Information regarding potential policies that agencies may support in order to control the frequency of utility cuts in pavements is included in this manual, as well as sample ordinances and regulations that have been used successfully by other agencies. The manual also includes information regarding potential difficulties and complications that enacting agencies should avoid.

With respect to trenchless technologies, additional information is contained in this manual including additional technologies that are designed to reduce the risk involved in trenchless construction, methods of performing cost-benefit analyses, sources of technical and operational information, and suggestions on matching construction methods with conditions at the site.

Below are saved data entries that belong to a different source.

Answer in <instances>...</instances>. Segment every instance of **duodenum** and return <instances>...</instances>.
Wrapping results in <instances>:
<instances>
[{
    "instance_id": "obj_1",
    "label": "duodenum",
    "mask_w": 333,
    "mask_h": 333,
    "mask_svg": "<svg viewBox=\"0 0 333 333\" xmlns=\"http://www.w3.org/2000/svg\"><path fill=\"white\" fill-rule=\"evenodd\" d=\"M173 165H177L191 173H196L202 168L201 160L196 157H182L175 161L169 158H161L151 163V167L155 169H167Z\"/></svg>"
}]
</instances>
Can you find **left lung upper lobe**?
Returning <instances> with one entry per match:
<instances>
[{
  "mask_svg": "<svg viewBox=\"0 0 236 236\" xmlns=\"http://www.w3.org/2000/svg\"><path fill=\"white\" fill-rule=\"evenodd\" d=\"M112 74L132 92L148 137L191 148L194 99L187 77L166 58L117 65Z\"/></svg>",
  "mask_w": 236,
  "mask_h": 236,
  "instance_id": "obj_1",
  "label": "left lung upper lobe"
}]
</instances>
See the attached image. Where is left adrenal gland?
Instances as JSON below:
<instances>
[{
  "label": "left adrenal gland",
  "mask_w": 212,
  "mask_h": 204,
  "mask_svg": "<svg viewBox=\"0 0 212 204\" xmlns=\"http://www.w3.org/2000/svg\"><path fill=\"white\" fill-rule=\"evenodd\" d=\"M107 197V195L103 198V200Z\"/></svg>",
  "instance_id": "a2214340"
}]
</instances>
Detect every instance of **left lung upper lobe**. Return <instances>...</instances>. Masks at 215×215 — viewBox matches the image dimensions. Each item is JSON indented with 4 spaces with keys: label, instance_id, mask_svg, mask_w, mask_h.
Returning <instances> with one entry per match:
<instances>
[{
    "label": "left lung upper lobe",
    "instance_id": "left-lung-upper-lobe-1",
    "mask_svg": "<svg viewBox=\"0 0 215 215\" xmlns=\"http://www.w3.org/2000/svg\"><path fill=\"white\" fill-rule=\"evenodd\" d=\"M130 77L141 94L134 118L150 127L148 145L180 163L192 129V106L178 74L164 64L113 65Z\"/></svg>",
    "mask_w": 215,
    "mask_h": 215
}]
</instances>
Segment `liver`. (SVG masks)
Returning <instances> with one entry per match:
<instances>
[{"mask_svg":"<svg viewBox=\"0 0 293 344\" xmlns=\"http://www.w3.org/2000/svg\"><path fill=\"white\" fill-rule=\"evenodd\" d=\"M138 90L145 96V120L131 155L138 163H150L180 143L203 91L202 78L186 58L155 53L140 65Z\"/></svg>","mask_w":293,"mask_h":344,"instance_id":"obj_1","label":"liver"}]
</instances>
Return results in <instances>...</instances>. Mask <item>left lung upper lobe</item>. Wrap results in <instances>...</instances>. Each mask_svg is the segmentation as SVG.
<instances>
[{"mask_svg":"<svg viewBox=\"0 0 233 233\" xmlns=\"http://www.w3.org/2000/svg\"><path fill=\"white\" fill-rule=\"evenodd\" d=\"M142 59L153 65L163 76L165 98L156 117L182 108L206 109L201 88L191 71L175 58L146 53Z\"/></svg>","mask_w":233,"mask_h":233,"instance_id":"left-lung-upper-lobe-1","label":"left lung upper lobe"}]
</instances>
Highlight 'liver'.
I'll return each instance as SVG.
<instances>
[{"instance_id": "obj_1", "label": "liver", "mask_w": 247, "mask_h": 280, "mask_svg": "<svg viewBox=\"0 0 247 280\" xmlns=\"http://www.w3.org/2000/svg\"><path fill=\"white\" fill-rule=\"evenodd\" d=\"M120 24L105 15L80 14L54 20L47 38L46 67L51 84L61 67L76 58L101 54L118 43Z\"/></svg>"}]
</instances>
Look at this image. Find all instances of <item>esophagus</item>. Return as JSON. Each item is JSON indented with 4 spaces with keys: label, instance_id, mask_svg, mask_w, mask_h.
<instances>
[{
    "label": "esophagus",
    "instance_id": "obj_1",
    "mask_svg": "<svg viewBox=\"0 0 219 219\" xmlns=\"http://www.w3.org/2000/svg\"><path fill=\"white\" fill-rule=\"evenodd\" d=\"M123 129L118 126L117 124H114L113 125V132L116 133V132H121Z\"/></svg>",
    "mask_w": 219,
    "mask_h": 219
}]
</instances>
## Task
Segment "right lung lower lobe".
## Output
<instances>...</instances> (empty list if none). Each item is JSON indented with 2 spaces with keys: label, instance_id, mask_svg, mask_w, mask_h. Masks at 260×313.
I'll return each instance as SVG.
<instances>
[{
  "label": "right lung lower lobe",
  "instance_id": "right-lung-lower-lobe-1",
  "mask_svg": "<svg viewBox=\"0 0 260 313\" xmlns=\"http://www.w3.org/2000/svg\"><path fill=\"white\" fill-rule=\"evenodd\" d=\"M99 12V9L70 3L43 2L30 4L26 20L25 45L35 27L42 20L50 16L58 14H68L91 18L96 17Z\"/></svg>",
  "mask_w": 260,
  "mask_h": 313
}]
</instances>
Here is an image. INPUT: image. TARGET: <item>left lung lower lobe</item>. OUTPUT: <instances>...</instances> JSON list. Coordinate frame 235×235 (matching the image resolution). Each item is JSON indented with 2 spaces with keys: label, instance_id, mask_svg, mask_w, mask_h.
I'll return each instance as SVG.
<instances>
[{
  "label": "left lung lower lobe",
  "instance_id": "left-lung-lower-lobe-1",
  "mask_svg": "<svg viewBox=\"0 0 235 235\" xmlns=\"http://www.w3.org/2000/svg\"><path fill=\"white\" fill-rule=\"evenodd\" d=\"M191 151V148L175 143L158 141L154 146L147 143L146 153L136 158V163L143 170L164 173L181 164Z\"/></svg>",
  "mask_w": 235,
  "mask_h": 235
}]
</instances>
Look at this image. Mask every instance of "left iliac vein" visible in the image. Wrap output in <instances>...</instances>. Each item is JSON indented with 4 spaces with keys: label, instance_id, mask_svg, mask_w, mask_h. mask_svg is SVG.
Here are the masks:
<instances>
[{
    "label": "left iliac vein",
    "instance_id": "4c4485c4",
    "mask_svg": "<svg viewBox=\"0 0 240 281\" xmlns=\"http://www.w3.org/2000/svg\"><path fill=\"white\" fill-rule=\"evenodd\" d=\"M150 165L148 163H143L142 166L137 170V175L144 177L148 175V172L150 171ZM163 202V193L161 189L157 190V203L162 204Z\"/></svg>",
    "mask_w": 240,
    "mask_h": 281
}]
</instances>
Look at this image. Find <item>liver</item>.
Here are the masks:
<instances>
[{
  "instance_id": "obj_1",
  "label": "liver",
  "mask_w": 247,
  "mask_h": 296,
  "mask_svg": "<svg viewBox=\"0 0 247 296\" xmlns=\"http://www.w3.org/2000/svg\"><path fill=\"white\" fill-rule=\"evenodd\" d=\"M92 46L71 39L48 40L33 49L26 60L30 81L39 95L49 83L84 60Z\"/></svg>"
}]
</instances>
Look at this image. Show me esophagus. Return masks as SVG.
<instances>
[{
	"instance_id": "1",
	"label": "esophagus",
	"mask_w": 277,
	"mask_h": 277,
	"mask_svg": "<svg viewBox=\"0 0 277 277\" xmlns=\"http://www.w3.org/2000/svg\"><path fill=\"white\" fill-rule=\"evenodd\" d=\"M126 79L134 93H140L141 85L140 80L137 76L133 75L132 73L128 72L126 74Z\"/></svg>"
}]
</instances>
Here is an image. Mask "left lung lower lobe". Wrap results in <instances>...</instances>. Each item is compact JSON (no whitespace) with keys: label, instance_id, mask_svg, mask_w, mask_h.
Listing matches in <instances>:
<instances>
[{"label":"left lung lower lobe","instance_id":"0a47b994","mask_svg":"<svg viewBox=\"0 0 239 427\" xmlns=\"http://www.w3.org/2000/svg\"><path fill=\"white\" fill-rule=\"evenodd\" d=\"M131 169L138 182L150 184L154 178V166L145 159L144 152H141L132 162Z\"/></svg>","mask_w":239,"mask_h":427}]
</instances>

1.3 Examples of Existing Problem

Many states, counties, and cities have seen the effects of excessive pavement utility cuts in their highways and streets. Potential problems that can arise from uncontrolled and frequent utility cuts include, but are not limited to:

  • Excessive delays to the traveling public due to closed traffic lanes.
  • Increased traffic congestion and related air quality issues.
  • Damage to vehicles due to excessive road roughness.
  • Rapidly deteriorating pavement structures in the vicinity of the cuts.
  • Accelerated funding requirements to maintain, rehabilitate, and reconstruct prematurely failed pavement structures.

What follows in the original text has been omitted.